Journal of the Proceedings of the ... Annual Convention of the Protestant Episcopal Church in the State [Diocese] of Ohio

Download Journal of the Proceedings of the ... Annual Convention of the Protestant Episcopal Church in the State [Diocese] of Ohio PDF Online Free

Author :
Publisher :
ISBN 13 :
Total Pages : 96 pages
Book Rating : 4.:/5 (89 download)

DOWNLOAD NOW!


Book Synopsis Journal of the Proceedings of the ... Annual Convention of the Protestant Episcopal Church in the State [Diocese] of Ohio by : Episcopal Church. Diocese of Ohio. Convention

Download or read book Journal of the Proceedings of the ... Annual Convention of the Protestant Episcopal Church in the State [Diocese] of Ohio written by Episcopal Church. Diocese of Ohio. Convention and published by . This book was released on 1850 with total page 96 pages. Available in PDF, EPUB and Kindle. Book excerpt:

Unequal Justice

Download Unequal Justice PDF Online Free

Author :
Publisher : Oxford University Press
ISBN 13 : 0190281170
Total Pages : pages
Book Rating : 4.1/5 (92 download)

DOWNLOAD NOW!


Book Synopsis Unequal Justice by : Jerold S. Auerbach

Download or read book Unequal Justice written by Jerold S. Auerbach and published by Oxford University Press. This book was released on 1977-02-03 with total page pages. Available in PDF, EPUB and Kindle. Book excerpt: Auerbach here focuses on the elite nature of the profession, examining its emphasis on serving business interests and its attempts to exclude participation by minorities.

Postmigration

Download Postmigration PDF Online Free

Author :
Publisher : transcript Verlag
ISBN 13 : 3839448409
Total Pages : 349 pages
Book Rating : 4.8/5 (394 download)

DOWNLOAD NOW!


Book Synopsis Postmigration by : Anna Meera Gaonkar

Download or read book Postmigration written by Anna Meera Gaonkar and published by transcript Verlag.
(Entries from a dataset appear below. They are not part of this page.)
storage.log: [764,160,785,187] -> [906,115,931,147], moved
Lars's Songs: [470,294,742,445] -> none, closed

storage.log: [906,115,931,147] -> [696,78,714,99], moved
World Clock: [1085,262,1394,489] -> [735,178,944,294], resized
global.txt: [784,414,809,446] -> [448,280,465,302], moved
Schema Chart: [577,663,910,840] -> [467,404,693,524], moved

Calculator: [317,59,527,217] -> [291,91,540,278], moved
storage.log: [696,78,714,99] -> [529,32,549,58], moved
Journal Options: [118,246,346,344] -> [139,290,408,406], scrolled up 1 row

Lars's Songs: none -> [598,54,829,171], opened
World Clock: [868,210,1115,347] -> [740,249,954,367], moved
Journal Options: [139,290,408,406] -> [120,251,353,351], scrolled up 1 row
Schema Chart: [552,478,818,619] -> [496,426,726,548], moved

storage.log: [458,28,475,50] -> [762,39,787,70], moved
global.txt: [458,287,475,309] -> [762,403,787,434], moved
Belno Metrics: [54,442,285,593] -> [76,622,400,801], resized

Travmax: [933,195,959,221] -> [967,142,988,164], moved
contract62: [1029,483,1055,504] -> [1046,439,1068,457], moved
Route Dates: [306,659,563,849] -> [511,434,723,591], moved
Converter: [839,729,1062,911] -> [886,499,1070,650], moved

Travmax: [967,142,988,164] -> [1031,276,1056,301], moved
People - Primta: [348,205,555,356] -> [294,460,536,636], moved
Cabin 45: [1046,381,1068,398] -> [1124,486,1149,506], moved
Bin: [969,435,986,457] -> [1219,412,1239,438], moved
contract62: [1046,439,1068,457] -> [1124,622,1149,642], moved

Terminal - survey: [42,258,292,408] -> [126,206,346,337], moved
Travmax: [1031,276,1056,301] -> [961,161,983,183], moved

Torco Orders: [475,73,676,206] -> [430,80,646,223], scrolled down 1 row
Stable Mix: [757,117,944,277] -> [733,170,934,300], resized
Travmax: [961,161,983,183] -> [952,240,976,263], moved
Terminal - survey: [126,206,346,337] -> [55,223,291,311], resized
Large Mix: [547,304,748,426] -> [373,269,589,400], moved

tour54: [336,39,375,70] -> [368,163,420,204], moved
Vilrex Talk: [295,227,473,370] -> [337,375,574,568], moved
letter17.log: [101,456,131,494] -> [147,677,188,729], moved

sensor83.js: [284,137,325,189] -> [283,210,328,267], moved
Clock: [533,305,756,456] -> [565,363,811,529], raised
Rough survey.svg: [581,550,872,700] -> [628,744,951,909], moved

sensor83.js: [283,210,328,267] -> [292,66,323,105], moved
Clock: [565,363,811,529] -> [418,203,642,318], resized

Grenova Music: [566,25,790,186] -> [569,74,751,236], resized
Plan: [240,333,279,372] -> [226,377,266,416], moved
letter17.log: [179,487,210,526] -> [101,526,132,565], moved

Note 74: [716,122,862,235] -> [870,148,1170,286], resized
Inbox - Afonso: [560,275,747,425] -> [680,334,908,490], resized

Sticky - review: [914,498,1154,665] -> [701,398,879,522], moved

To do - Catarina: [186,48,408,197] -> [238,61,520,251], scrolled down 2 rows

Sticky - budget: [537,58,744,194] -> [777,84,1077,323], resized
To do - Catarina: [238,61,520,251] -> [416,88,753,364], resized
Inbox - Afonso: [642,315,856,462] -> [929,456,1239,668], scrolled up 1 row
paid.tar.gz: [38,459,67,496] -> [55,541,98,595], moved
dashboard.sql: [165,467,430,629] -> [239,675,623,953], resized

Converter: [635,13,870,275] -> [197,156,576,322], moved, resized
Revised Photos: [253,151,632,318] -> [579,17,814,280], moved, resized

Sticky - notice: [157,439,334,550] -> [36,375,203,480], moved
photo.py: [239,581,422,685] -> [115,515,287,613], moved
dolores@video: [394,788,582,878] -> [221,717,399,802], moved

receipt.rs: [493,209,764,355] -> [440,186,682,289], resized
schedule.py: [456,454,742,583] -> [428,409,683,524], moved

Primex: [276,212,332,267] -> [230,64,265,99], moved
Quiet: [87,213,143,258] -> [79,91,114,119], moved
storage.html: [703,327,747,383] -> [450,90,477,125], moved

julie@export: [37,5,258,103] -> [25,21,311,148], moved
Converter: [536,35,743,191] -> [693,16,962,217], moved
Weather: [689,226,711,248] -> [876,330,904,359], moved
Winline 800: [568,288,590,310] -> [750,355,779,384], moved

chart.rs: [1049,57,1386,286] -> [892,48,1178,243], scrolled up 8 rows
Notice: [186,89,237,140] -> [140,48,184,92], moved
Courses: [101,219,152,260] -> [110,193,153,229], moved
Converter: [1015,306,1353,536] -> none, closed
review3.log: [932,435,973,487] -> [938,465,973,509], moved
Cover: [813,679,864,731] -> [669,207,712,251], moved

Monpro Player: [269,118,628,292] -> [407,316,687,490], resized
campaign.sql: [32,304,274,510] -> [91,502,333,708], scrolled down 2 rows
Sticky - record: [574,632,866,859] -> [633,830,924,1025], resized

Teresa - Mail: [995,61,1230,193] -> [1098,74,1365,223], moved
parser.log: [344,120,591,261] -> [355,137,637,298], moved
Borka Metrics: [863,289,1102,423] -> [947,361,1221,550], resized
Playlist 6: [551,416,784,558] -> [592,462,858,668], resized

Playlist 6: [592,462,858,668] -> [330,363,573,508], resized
This book was released on 2021-09-30 with total page 349 pages. Available in PDF, EPUB and Kindle. Book excerpt: The concept of »postmigration« has recently gained importance in the context of European societies' obsession with migration and integration along with emerging new forms of exclusion and nationalisms. This book introduces ongoing debates on the developing concept of »postmigration« and how it can be applied to arts and culture. While the concept has mainly gained traction in the cultural scene in Berlin, Germany, the contributions expand the field of study by attending to cultural expressions in literature, theatre, film, and art across various European societies, such as the United Kingdom, France, Finland, Denmark, and Germany. By doing so, the contributions highlight this concept's potential and show how it can offer new perspectives on transformations caused by migration.